Memang sengaja aku menarik lengan bajunya, agar ia menoleh dan aku bisa melepaskan pandanganku dari anak yang bukan berasal dari rahimku, tapi aku mencintainya lebih dari apa pun yang aku miliki saat ini.
Anak yang sangat membanggakan, meskipun ia memiliki banyak sekali kekurangan, ia anak yang cerdas. Mengapa ibu kandungnya tega sekali meninggalkannya di dalam bis di malam hari, untunglah supir bis itu orang yang baik. Mengapa ibu kandungnya tidak pernah berfikir di luar sana banyak sekali wanita yang menginginkan kehadiran sang buah hati.
"Kenapa?" Suamiku menggenggam tanganku yang masih bergelayut dilengan bajunya. Aku menyandarkan kepalaku di bahunya.
Aku berhasil melepaskan pandanganku darinya, setidaknya hingga ia naik podium dan menerima sertifikat kelulusan, kusimpan air mata ini untuk momen itu.
***
Melihat mama melepaskan pandangannya, aku kembali duduk tegak di kursiku menunggu giliranku untuk melewati para profesor yang berdiri gagah diatas podium itu.
Pikiranku melayang jauh teringat ketika aku masih kecil, mama mengajarkanku berkomunikasi dengannya, karena saat itu usiaku baru 8 tahun, aku frustasi, begitu pun mama. Entah mengapa ia nekat mengadopsiku yang serba kekurangan ini, berkomunikasi denganku saja ia tidak mampu.
Satu minggu bertahan, akhirnya aku memutuskan untuk pergi dari rumah besar itu. Aku ingin kembali ke panti saja bersama teman-temanku yang jahil tapi mereka mengerti keinginanku, aku tahu mereka sebenarnya sayang padaku, hanya saja aku yang tidak tahu cara mengungkapkannya.
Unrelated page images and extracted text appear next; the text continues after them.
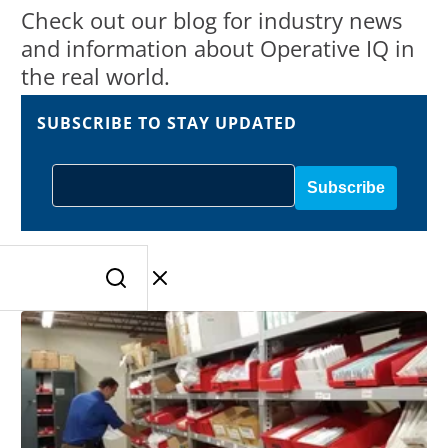
Check out our blog for industry news
and information about Operative IQ in
the real world.
SUBSCRIBE TO STAY UPDATED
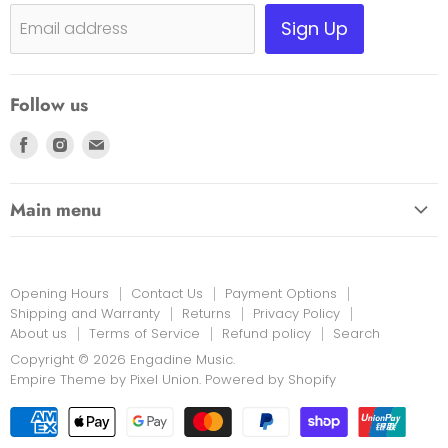
Shipping, Warranty & Pricing Policy
Sign Up
Email address
Scam Warning
Privacy Policy
Follow us
Returns
Find
Find
Find
us
us
us
on
on
on
Main menu
Facebook
Instagram
E-
HOME
mail
EDUCATION LINK
Opening Hours
Contact Us
Payment Options
INSTRUMENTS & MORE
Shipping and Warranty
Returns
Privacy Policy
About us
Terms of Service
Refund policy
Search
PRINT MUSIC
Copyright © 2026 Engadine Music.
NEW STOCK
Empire Theme by Pixel Union
.
Powered by Shopify
RENTALS
REPAIRS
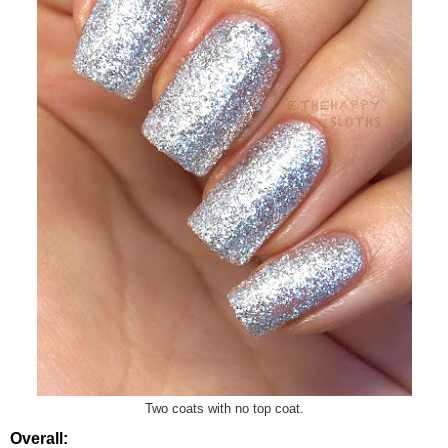
Two coats with no top coat.
Overall:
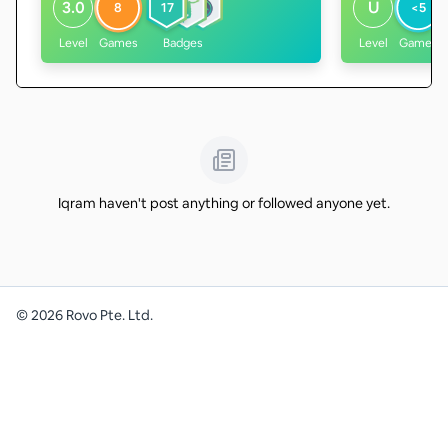
3.0
U
8
17
<5
Level
Games
Badges
Level
Games
Iqram haven't post anything or followed anyone yet.
©
2026
Rovo Pte. Ltd.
Setelah aku membereskan semua pakaian yang aku masukan kedalam tas, hanya beberapa helai saja yang kubawa kembali ke panti. Mama menghentikan langkahku, ia bersimpuh berderaian air mata menahanku agar tidak pergi.
Melihat matanya yang tulus itu, aku baru menyadari bahwa mama memang tulus mencintaiku.
"Nama kamu di panggil," temanku mencolek pundakku.